31 de out. de 2012

Crônica de uma madrugada tempestuosa

Radcliffe Roye/The New Yorker
Talvez seja o fato de minha mãe estar em Nova York a passeio ou talvez o fato de que já morei nos EUA e tenho amigos por lá. Não sei. Quem acompanha o blog percebeu que me dediquei a ficar de olho no furacão Sandy durante os últimos dois dias. Para me sentir parte do momento e ficar mais próximo do que acontecia, criei um Storify reunindo notícias, vídeos e tweets e fiz uma edição especial do meu podcast Super8ito, dedicada ao furacão. Esse raio de obsessão serviu de lição em muitos aspectos. Boas e ruins, profundas e superficiais, práticas e inúteis.

Começo por uma das últimas coisas que percebi. Sandy já havia causado muitos danos no Caribe, em Cuba, Haiti e outros quatro países. Sessenta e oito pessoas morreram e os danos materiais foram muito grandes também. A culpa está dividida aqui. Nem eu nem "a mídia" prestamos atenção ao que já vinha acontecendo. Porque nós não prestamos atenção a isso antes? Na última segunda-feira eu acompanhei tudo em tempo real e as notícias eram dadas a cada dez minutos, senão menos. Só fiquei sabendo dos números acima, os do Caribe, porque os pesquisei hoje. Essa foi uma constatação pesada. E velha, convenhamos.

Para falar de coisa boa, ficou claro que tipo de ferramenta on-line é mais desenvolta na hora em que vento sopra forte. Disparado, o Twitter foi a melhor fonte de informações durante aquela noite, apesar de várias mentiras que circularam. O governador de Nova Jersey e o prefeito de Nova York faziam atualizações a todo instante, tentando acalmar a população e informar. Quem seguia Bloomberg no Twitter, já sabia que o número de emergência 911 estava sobrecarregado e que deveria ligar para o 311. Imagino que quem estava em casa sem luz e com o smartphone à mão, ficar de olho nos tweets deve ter sido uma ótima maneira de ficar informado.

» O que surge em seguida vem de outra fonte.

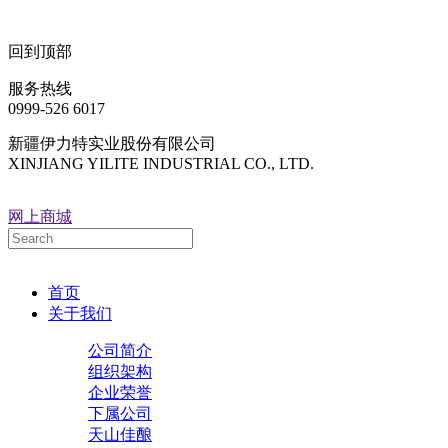
回到顶部
服务热线
0999-526 6017
新疆伊力特实业股份有限公司
XINJIANG YILITE INDUSTRIAL CO., LTD.
网上商城
首页
关于我们
公司简介
组织架构
企业荣誉
下属公司
天山佳酿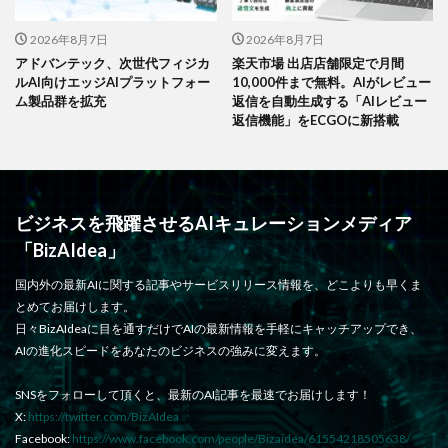
2026年8月7日
2026年8月7日
アドバンテック、次世代フィジカ
楽天市場 出店店舗限定で月間
ルAI向けエッジAIプラットフォー
10,000件まで無料。AIがレビュー
ム製品群を拡充
返信を自動生成する「AIレビュー
返信機能」をECGOに新搭載
ビジネスを飛躍させるAIキュレーションメディア
「BizAIdea」
国内外の最新AIに関する記事やサービスリリース情報を、どこよりも早くま
とめてお届けします。
日々BizAIdeaに目を通すだけでAIの最新情報を手軽にキャッチアップでき、
AIの進化スピードをあなたのビジネスの強みに変えます。
SNSをフォローして頂くと、最新のAI記事を最速でお届けします！
X:
https://twitter.com/BizAIdea
Facebook:
https://www.facebook.com/people/Bizaidea/61554218505638/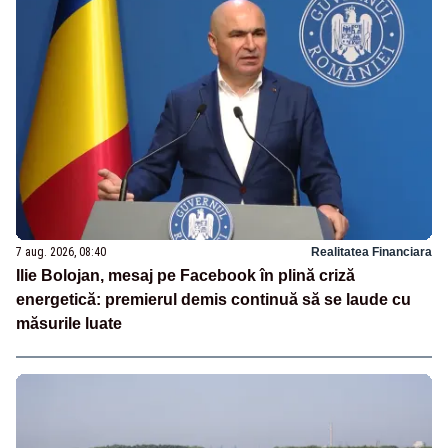
7 aug. 2026, 08:40
Realitatea Financiara
Ilie Bolojan, mesaj pe Facebook în plină criză
energetică: premierul demis continuă să se laude cu
măsurile luate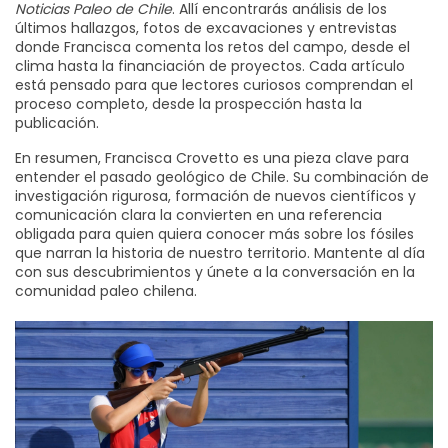
Noticias Paleo de Chile
. Allí encontrarás análisis de los
últimos hallazgos, fotos de excavaciones y entrevistas
donde Francisca comenta los retos del campo, desde el
clima hasta la financiación de proyectos. Cada artículo
está pensado para que lectores curiosos comprendan el
proceso completo, desde la prospección hasta la
publicación.
En resumen, Francisca Crovetto es una pieza clave para
entender el pasado geológico de Chile. Su combinación de
investigación rigurosa, formación de nuevos científicos y
comunicación clara la convierten en una referencia
obligada para quien quiera conocer más sobre los fósiles
que narran la historia de nuestro territorio. Mantente al día
con sus descubrimientos y únete a la conversación en la
comunidad paleo chilena.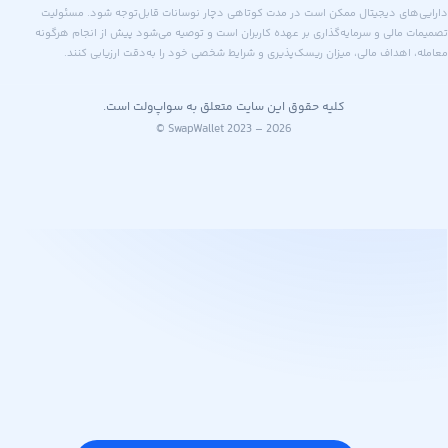
های دیجیتال ممکن است در مدت کوتاهی دچار نوسانات قابل‌توجه شود. مسئولیت
 مالی و سرمایه‌گذاری بر عهده کاربران است و توصیه می‌شود پیش از انجام هرگونه
اهداف مالی، میزان ریسک‌پذیری و شرایط شخصی خود را به‌دقت ارزیابی کنند.
کلیه حقوق این سایت متعلق به سواپ‌ولت است.
© SwapWallet 2023 – 2026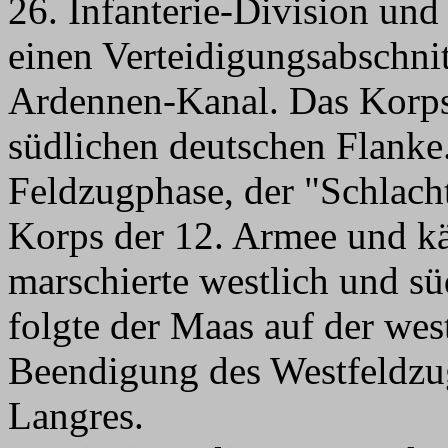
26. Infanterie-Division und
einen Verteidigungsabschni
Ardennen-Kanal. Das Korps 
südlichen deutschen Flanke
Feldzugphase, der "Schlach
Korps der 12. Armee und kä
marschierte westlich und sü
folgte der Maas auf der wes
Beendigung des Westfeldzu
Langres.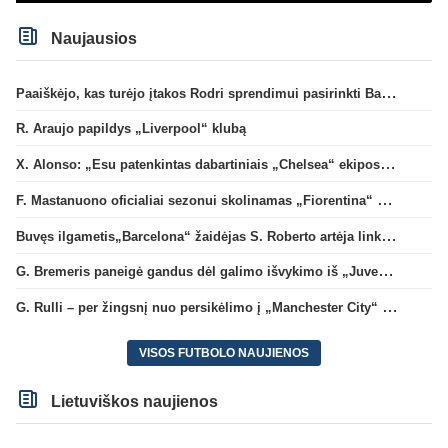
Naujausios
Paaiškėjo, kas turėjo įtakos Rodri sprendimui pasirinkti Barselonos pusę
R. Araujo papildys „Liverpool“ klubą
X. Alonso: „Esu patenkintas dabartiniais „Chelsea“ ekipos vartininkais“
F. Mastanuono oficialiai sezonui skolinamas „Fiorentina“ ekipai
Buvęs ilgametis„Barcelona“ žaidėjas S. Roberto artėja link persikėlimo į MLS
G. Bremeris paneigė gandus dėl galimo išvykimo iš „Juventus“ klubo
G. Rulli – per žingsnį nuo persikėlimo į „Manchester City“ klubą
VISOS FUTBOLO NAUJIENOS
Lietuviškos naujienos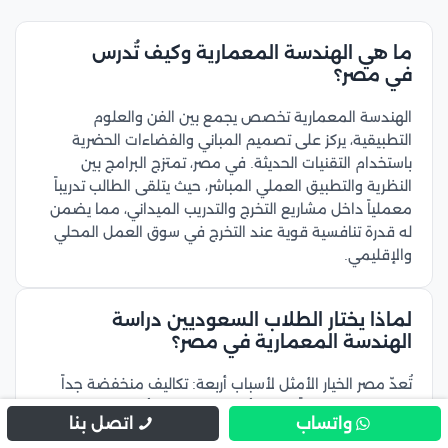
ما هي الهندسة المعمارية وكيف تُدرس
في مصر؟
الهندسة المعمارية تخصص يجمع بين الفن والعلوم
التطبيقية، يركز على تصميم المباني والفضاءات الحضرية
باستخدام التقنيات الحديثة. في مصر، تمتزج البرامج بين
النظرية والتطبيق العملي المباشر، حيث يتلقى الطالب تدريباً
معملياً داخل مشاريع التخرج والتدريب الميداني، مما يضمن
له قدرة تنافسية قوية عند التخرج في سوق العمل المحلي
والإقليمي.
لماذا يختار الطلاب السعوديين دراسة
الهندسة المعمارية في مصر؟
تُعدّ مصر الخيار الأمثل لأسباب أربعة: تكاليف منخفضة جداً
(5,000 دولار سنوياً مقابل أضعاف هذا في أوروبا)، جامعات
واتساب
اتصل بنا
مصنّفة دولياً بشهادات معترف بها بالسعودية والخليج، بيئة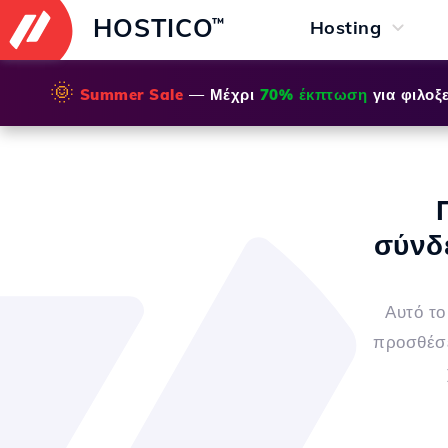
HOSTICO
™
Hosting
🌞
Summer Sale
— Μέχρι
70% έκπτωση
για φιλοξε
σύνδ
Αυτό το
προσθέσε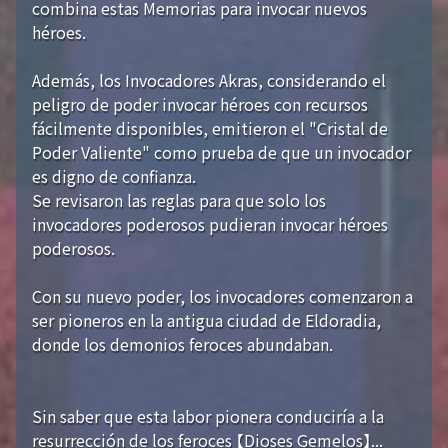
combina estas Memorias para invocar nuevos
héroes.
Además, los Invocadores Akras, considerando el
peligro de poder invocar héroes con recursos
fácilmente disponibles, emitieron el "Cristal de
Poder Valiente" como prueba de que un invocador
es digno de confianza.
Se revisaron las reglas para que solo los
invocadores poderosos pudieran invocar héroes
poderosos.
Con su nuevo poder, los invocadores comenzaron a
ser pioneros en la antigua ciudad de Eldoradia,
donde los demonios feroces abundaban.
Sin saber que esta labor pionera conduciría a la
resurrección de los feroces 【Dioses Gemelos】...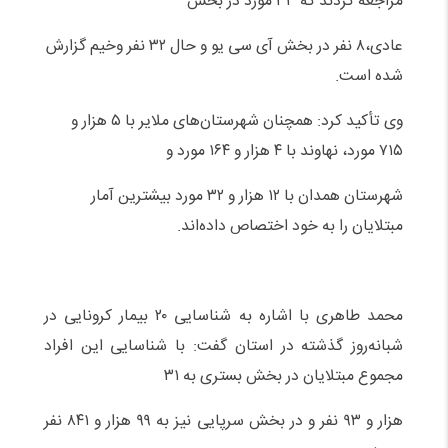
مراجعه کردند که ۳۳ مورد در بخش
عادی،۸ نفر در بخش آی سی یو و حال ۳۲ نفر وخیم گزارش
شده است.
وی تأکید کرد: همچنان شهرستان‌های ملایر با ۵ هزار و
۷۱۵ مورد، نهاوند با ۴ هزار و ۱۶۴ مورد و
شهرستان همدان با ۱۲ هزار و ۳۲ مورد بیشترین آمار
مبتلایان را به خود اختصاص داده‌اند.
محمد طاهری با اشاره به شناسایی ۲۰ بیمار کرونایی در
شبانه‌روز گذشته در استان گفت: با شناسایی این افراد
مجموع مبتلایان در بخش بستری به ۳۱
هزار و ۹۳ نفر و در بخش سرپایی نیز به ۹۹ هزار و ۸۴۱ نفر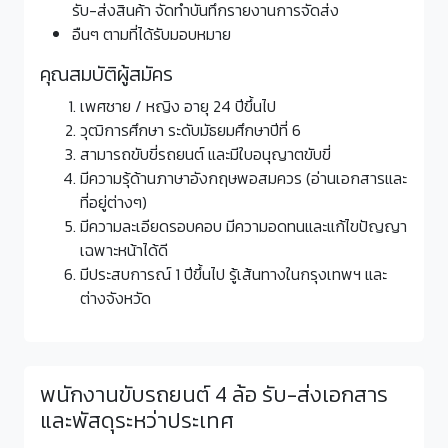
รับ-ส่งสินค้า จัดทำบันทึกรายงานการจัดส่ง
อืนๆ ตามที่ได้รับมอบหมาย
คุณสมบัติผู้สมัคร
เพศชาย / หญิง อายุ 24 ปีขึ้นไป
วุฒิการศึกษา ระดับมัธยมศึกษาปีที่ 6
สามารถขับขี่รถยนต์ และมีใบอนุญาตขับขี่
มีความรุ้ด้านภาษาอังกฤษพอสมควร (อ่านเอกสารและ
ที่อยู่ต่างๆ)
มีความละเอียดรอบคอบ มีความอดทนและแก้ไขปัญญา
เฉพาะหน้าได้ดี
มีประสบการณ์ 1 ปีขึ้นไป รู้เส้นทางในกรุงเทพฯ และ
ต่างจังหวัด
พนักงานขับรถยนต์ 4 ล้อ รับ-ส่งเอกสาร
และพัสดุระหว่าประเทศ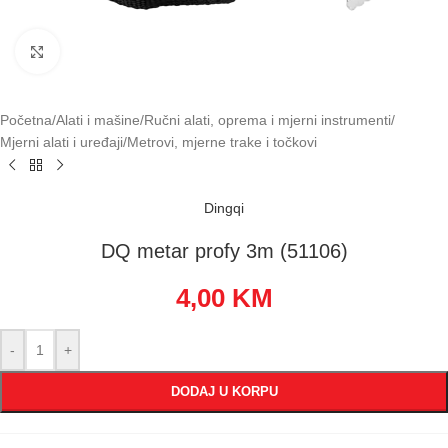
Klikni za uvećavanje
Početna
/
Alati i mašine
/
Ručni alati, oprema i mjerni instrumenti
/
Mjerni alati i uređaji
/
Metrovi, mjerne trake i točkovi
Dingqi
DQ metar profy 3m (51106)
4,00
KM
-
+
DODAJ U KORPU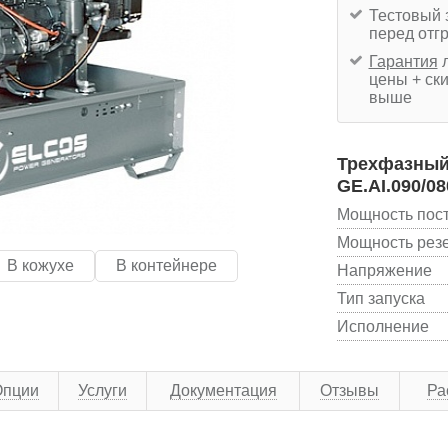
Тестовый 
перед отг
Гарантия
л
цены + ски
выше
Трехфазный 
GE.AI.090/08
Мощность пос
Мощность рез
В кожухе
В контейнере
Напряжение
Тип запуска
Исполнение
Опции
Услуги
Документация
Отзывы
Ра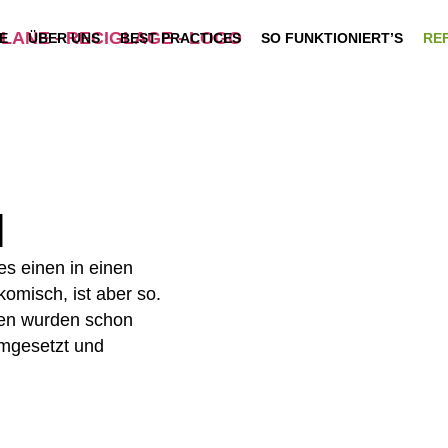
E
ÜBER UNS
BEST PRACTICES
SO FUNKTIONIERT’S
RE
N
s einen in einen
omisch, ist aber so.
fen wurden schon
umgesetzt und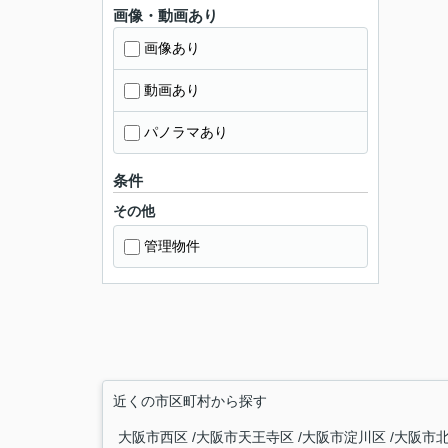
画像・動画あり
画像あり
動画あり
パノラマあり
条件
その他
管理物件
近くの市区町村から探す
大阪市西区
大阪市天王寺区
大阪市淀川区
大阪市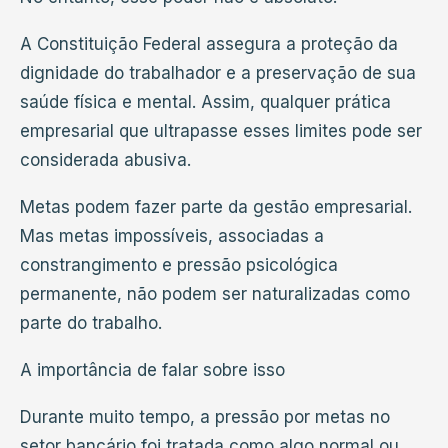
A Constituição Federal assegura a proteção da
dignidade do trabalhador e a preservação de sua
saúde física e mental. Assim, qualquer prática
empresarial que ultrapasse esses limites pode ser
considerada abusiva.
Metas podem fazer parte da gestão empresarial.
Mas metas impossíveis, associadas a
constrangimento e pressão psicológica
permanente, não podem ser naturalizadas como
parte do trabalho.
A importância de falar sobre isso
Durante muito tempo, a pressão por metas no
setor bancário foi tratada como algo normal ou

Checando o Twitter no meio do expediente. Pode, Max?
Sim, circularam milhares de fotos e notícias falsas. Tubarões em Nova Jersey, Bolsa de Valores inundada, funcionários da companhia de energia elétrica foram algumas das mentiras daquela madrugada. Demorava pouco, porém, para surgirem desmentidos, que se não se espalhavam tão rapidamente como a versão original, ainda assim ganhavam uma respeitável repercussão. O esforço para desfazer logo os mal-entendidos foi grande. Revistas compartilharam atualizações de TVs. TVs usavam informações do Twitter (e erravam às vezes).

Outro capítulo interessante e paralelo foi o uso do Instagram. Pela primeira vez, vi esse aplicativo sendo  usado para algo que não documentar bichos de estimação, refeições ou finais de semana incríveis à beira-mar. Os filtros retrô passaram despercebidos. Amaro? Quem liga quando as imagens mostram ruas destruídas, alagadas e desoladas? Para compensar, o Facebook se mostrou lento e sem utilidade nas horas mais críticas. Deixei a rede do Mark de lado e fechei a aba.

Que conclusão se pode tirar disso? Não sei bem, mas o exercício de tentar juntar informações em um só lugar certamente deu muito mais sentido à experiência de assistir a (um lado) do furacão. Devido à própria natureza da imprensa (e da humanidade, eu diria), tudo é muito mais sensacionalista do que a realidade sugere. Nova York não estava completamente no escuro, nem totalmente embaixo d'água. Foram enormes os estragos e os perigos, sem dúvida, mas a tendência é sempre exagerar.

A internet foi vilã ou mocinha? Nenhum. Certamente foi ela um grande fator para que a passagem de Sandy por Nova York fosse melhor documentada do que a pelo Caribe, de países muito mais pobres e com pouco acesso a 3G e smartphones. Mas as câmaras de TV também não estavam lá. Não havia correspondentes brasileiros tuitando ou falando em tempo real do Haiti (que eu saiba). É nisso que devemos pensar. Não só pensar nos porquês de não cobrirmos tão bem notícias que estão muitas vezes mais próximas de nós geograficamente - quanto se ouve falar de Bolívia e Chile? - mas nos porquês de nos sentirmos mais próximos de Nova York do que de Santa Catarina.

Essa é uma pergunta que precisa ser respondida, por mim e por todos nós.